→ **Required action**:
Continue the documentation on the Bifrost Datadog plugin from the point where it stops.
Document text: Begin
All Datadog APM spans created by Bifrost will be linked to the parent span, appearing as children in the Datadog trace view.

### What's Captured

For each LLM operation, the plugin sends to LLM Observability:

* **Input/Output Messages** - Full conversation history with role attribution
* **Token Usage** - Input, output, and total token counts
* **Cost** - Calculated cost in USD based on model pricing
* **Latency** - Request duration and time-to-first-token for streaming
* **Model Info** - Provider, model name, and request parameters
* **Tool Calls** - Function/tool call details for agentic workflows

***

## Metrics Reference

The plugin emits the following metrics to Datadog:

| Metric                               | Type      | Description                        | Tags                                   |
| ------------------------------------ | --------- | ---------------------------------- | -------------------------------------- |
| `bifrost.requests.total`             | Counter   | Total LLM requests                 | provider, model, request\_type         |
| `bifrost.success.total`              | Counter   | Successful requests                | provider, model, request\_type         |
| `bifrost.errors.total`               | Counter   | Failed requests                    | provider, model, request\_type, reason |
| `bifrost.latency.seconds`            | Histogram | Request latency distribution       | provider, model, request\_type         |
| `bifrost.tokens.input`               | Counter   | Input/prompt tokens consumed       | provider, model                        |
| `bifrost.tokens.output`              | Counter   | Output/completion tokens generated | provider, model                        |
| `bifrost.tokens.total`               | Counter   | Total tokens (input + output)      | provider, model                        |
| `bifrost.cost.usd`                   | Gauge     | Request cost in USD                | provider, model                        |
| `bifrost.cache.hits`                 | Counter   | Cache hits                         | provider, model, cache\_type           |
| `bifrost.stream.first_token_latency` | Histogram | Time to first token (streaming)    | provider, model                        |
| `bifrost.stream.inter_token_latency` | Histogram | Inter-token latency (streaming)    | provider, model                        |

### Custom Tags

All metrics include your configured `custom_tags` plus automatic tags for:

* `provider` - LLM provider (openai, anthropic, etc.)
Document text: End
Information shown: Begin
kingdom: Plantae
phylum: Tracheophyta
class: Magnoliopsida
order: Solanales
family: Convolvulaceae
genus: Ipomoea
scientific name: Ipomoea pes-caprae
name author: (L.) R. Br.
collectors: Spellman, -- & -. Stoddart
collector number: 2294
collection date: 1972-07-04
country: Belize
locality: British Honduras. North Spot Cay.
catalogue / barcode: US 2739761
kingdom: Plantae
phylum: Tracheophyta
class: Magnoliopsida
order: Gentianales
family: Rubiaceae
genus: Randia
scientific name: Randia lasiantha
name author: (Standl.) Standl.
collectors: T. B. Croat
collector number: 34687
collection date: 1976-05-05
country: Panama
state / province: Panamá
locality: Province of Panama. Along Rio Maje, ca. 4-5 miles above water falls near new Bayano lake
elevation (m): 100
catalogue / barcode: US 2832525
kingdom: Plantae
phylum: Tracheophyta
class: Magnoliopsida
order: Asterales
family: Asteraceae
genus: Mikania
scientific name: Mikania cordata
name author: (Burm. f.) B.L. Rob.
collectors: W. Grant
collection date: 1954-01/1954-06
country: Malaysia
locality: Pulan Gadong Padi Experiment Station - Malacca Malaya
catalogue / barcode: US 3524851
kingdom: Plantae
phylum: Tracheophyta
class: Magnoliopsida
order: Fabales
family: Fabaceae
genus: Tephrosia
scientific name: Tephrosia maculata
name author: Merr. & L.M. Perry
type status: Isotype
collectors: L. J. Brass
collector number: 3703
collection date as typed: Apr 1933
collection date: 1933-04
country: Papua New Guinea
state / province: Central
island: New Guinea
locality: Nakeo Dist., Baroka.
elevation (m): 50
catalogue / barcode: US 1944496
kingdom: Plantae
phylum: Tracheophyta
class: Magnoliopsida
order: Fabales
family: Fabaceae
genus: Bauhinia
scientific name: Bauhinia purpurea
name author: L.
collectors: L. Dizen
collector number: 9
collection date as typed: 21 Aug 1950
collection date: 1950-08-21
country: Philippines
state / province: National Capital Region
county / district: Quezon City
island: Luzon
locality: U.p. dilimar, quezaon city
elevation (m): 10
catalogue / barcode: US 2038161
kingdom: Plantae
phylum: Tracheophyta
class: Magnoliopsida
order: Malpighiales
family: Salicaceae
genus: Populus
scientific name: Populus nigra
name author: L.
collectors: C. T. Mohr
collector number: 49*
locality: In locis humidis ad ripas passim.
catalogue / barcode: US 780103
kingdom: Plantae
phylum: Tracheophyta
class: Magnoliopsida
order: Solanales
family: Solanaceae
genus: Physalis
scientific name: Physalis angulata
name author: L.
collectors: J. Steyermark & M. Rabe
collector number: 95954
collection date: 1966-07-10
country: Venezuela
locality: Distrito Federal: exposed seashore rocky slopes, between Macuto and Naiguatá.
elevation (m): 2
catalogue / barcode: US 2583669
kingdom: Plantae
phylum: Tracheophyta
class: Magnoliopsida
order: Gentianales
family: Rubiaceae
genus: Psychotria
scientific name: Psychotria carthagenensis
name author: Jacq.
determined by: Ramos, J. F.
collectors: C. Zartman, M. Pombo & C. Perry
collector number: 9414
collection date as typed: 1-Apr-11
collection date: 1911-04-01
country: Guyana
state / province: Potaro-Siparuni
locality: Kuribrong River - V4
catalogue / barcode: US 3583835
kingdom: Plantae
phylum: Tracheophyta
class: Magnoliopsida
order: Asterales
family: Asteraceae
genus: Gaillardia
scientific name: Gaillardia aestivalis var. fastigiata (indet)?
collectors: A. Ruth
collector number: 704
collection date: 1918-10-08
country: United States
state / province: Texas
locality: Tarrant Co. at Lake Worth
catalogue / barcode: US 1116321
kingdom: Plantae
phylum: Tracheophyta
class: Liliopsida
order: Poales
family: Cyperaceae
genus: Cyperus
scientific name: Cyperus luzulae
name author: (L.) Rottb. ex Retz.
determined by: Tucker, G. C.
Information shown: End
→ **Output for this task**:
* `model` - Model name
* `request_type` - Type of request (chat, embedding, etc.)
* `env` - Environment from configuration

***

## Captured Data

Each APM trace includes comprehensive LLM operation metadata:

### Span Attributes

* **Span Name** - Based on request type (`genai.chat`, `genai.embedding`, etc.)
* **Service Info** - `service.name`, `service.version`, `env`
* **Provider & Model** - `gen_ai.provider.name`, `gen_ai.request.model`

### Request Parameters

* Temperature, max\_tokens, top\_p, stop sequences
* Presence/frequency penalties
* Tool configurations and parallel tool calls
* Custom parameters via `ExtraParams`

### Input/Output Data

* Complete chat history with role-based messages
* Prompt text for completions
* Response content with role attribution
* Tool calls and results
* Reasoning and refusal content (when present)

### Performance Metrics

* Token usage (prompt, completion, total)
* Cost calculations in USD
* Latency and timing (start/end timestamps)
* Time to first token (streaming)
* Error details with status codes

### Bifrost Context

* Virtual key ID and name
* Selected key ID and name
* Team ID and name
* Customer ID and name
* Retry count and fallback index

***

## Supported Request Types

The Datadog plugin captures all Bifrost request types:

| Request Type                  | Span Name             | LLM Obs Type   |
| ----------------------------- | --------------------- | -------------- |
| Chat Completion               | `genai.chat`          | LLM Span       |
| Chat Completion (streaming)   | `genai.chat`          | LLM Span       |
| Text Completion               | `genai.text`          | LLM Span       |
| Text Completion (streaming)   | `genai.text`          | LLM Span       |
| Embeddings                    | `genai.embedding`     | Embedding Span |
| Speech Generation             | `genai.speech`        | Task Span      |
| Speech Generation (streaming) | `genai.speech`        | Task Span      |
| Transcription                 | `genai.transcription` | Task Span      |
| Transcription (streaming)     | `genai.transcription` | Task Span      |
| Responses API                 | `genai.responses`     | LLM Span       |
| Responses API (streaming)     | `genai.responses`     | LLM Span       |

***

## When to Use

### Datadog Plugin

Choose the Datadog plugin when you:

* Use Datadog as your primary observability platform
* Want native LLM Observability integration with ML App grouping
* Need seamless correlation with existing Datadog APM traces via W3C distributed tracing
* Require Datadog-specific features like notebooks and dashboards
* Want session tracking for conversation flows

### vs. OTel Plugin

Use the [OTel plugin](/features/observability/otel) when you:

* Need multi-vendor observability (send to multiple backends)
* Are using Datadog via an OpenTelemetry Collector
* Want vendor flexibility to switch backends without code changes
* Prefer standardized OpenTelemetry semantic conventions

<Note>
  You can use both plugins simultaneously if needed. The Datadog plugin provides native integration while OTel can send to additional backends.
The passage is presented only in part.